Тогда она приняла решение. Прижимая к себе конверт с драгоценным, но очень неясным свидетельством отсутствия чего-то в крови у Полины, она быстро поднялась наверх, надела туфли, пальто и шляпу, положила конверт в сумочку и, выйдя на улицу, решительно направилась к угловой аптеке, намереваясь сделать там копии того и другого и только тогда, после копий, вернуться в квартиру и спрятать конверт в прежней папке.
Медленный, нерешительный дождь, начав набухать в сером небе, слегка заструился на землю, но, пока фрау Клейст дошла до аптеки, он успел закончиться, и скудные серебряные капельки его, застывшие в мертвой траве на газоне, казались теперь украшением сквера.
Она сделала копии бланка и конверта, вернулась домой, вложила конверт в ту же книгу, из которой извлекла его, поднялась к себе, сбросила туфли и с ногами забралась на диван. Несмотря на возраст, во фрау Клейст осталось много детского, и то, как она сейчас забралась на диван, поджав под себя ноги, бормоча и жестикулируя, напомнило бы ее матери и Фридриху (случись они рядом) ту самую Грету, которая в минуты особенно сильного раздумья неизменно забиралась с поджатыми ногами на кровать.
Она чувствовала болезненную связь между тем, что утро началось с письма Франца, а закончилось этим конвертом. Связь явно была, она просматривалась сквозь голубоватую темноту времени, связавшего всех троих: влюбленного Франца, саму фрау Клейст и Полину. То, что Франца уже почти сорок лет нет в живых, не имело значения: ведь в жизни все так, как во сне. Приходят покойники, снятся, потом, уже утром, ты вспомнишь, что их давно нет .
Если Франц пришел именно сегодня и напомнил Грете о своей любви, значит, он либо хотел предупредить ее о чем-то, либо поддерживал ее силы перед новым испытанием.
20 января Даша Симонова — Вере Ольшанской Откуда ты силы берешь на все это?
22 января Вера Ольшанская — Даше Симоновой
Не брошу же я его, правда? Боттичеллиевскую брюхатую больше не видела. Грише о ней ни словом не упомянула. Каждое утро, как просыпаюсь, так меня начинает трясти: вспоминаю все, что с нами происходит.

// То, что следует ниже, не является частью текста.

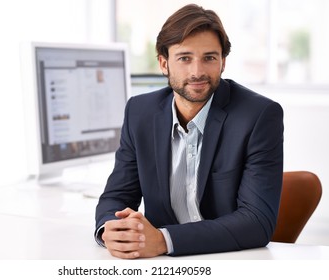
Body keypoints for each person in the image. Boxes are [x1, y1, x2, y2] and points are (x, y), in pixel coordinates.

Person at [94, 3, 283, 259]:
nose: (197, 72)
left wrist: (163, 240)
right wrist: (110, 230)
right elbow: (117, 196)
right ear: (164, 63)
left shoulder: (258, 116)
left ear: (223, 63)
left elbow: (257, 221)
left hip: (228, 259)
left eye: (209, 58)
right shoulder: (140, 112)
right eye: (184, 58)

Потом я не то чтобы успокаиваюсь, но меня как льдом затягивает, и все вдруг становится мне безразлично.
Сказала об этом Луизе. Она объяснила, что это блокировка, очень известное явление в психиатрии.
— Иначе, — говорит, — что бы ты делала? Как бы ты на него смотрела?
А я на него не смотрю. Я помогаю ему сходить в уборную, умыться, побриться, стригу ему ногти, причесываю, протираю спиртом все тело, чтобы не было пролежней. Единственное, чего я не могу, — так это с ним разговаривать. Но он то ли понимает, что я не могу, и сам молчит, то ли его тоже не тянет на исповедь. Представить себе, о чем мы будем говорить и как мы будем говорить, когда Гриша, даст Бог, поправится, страшнее всего.
Врач, который ведет его, считает, что, если никаких осложнений не будет, то, может быть, его выпишут через месяц или чуть больше, с тем чтобы сразу лететь домой, в Америку, и там продолжать лечить и проверять. Полетит он на инвалидном кресле, иначе не сможет. Врачи говорят, что перелет может оказаться нелегким, потому что тот перепад давления, который испытывает человек при взлете и посадке, часто вызывает ухудшение.
Сегодня утром решила заехать на Ваганьковское — две недели в Москве, а могилу не навестила. Церковь была открыта, шло отпевание. Я вошла, постояла.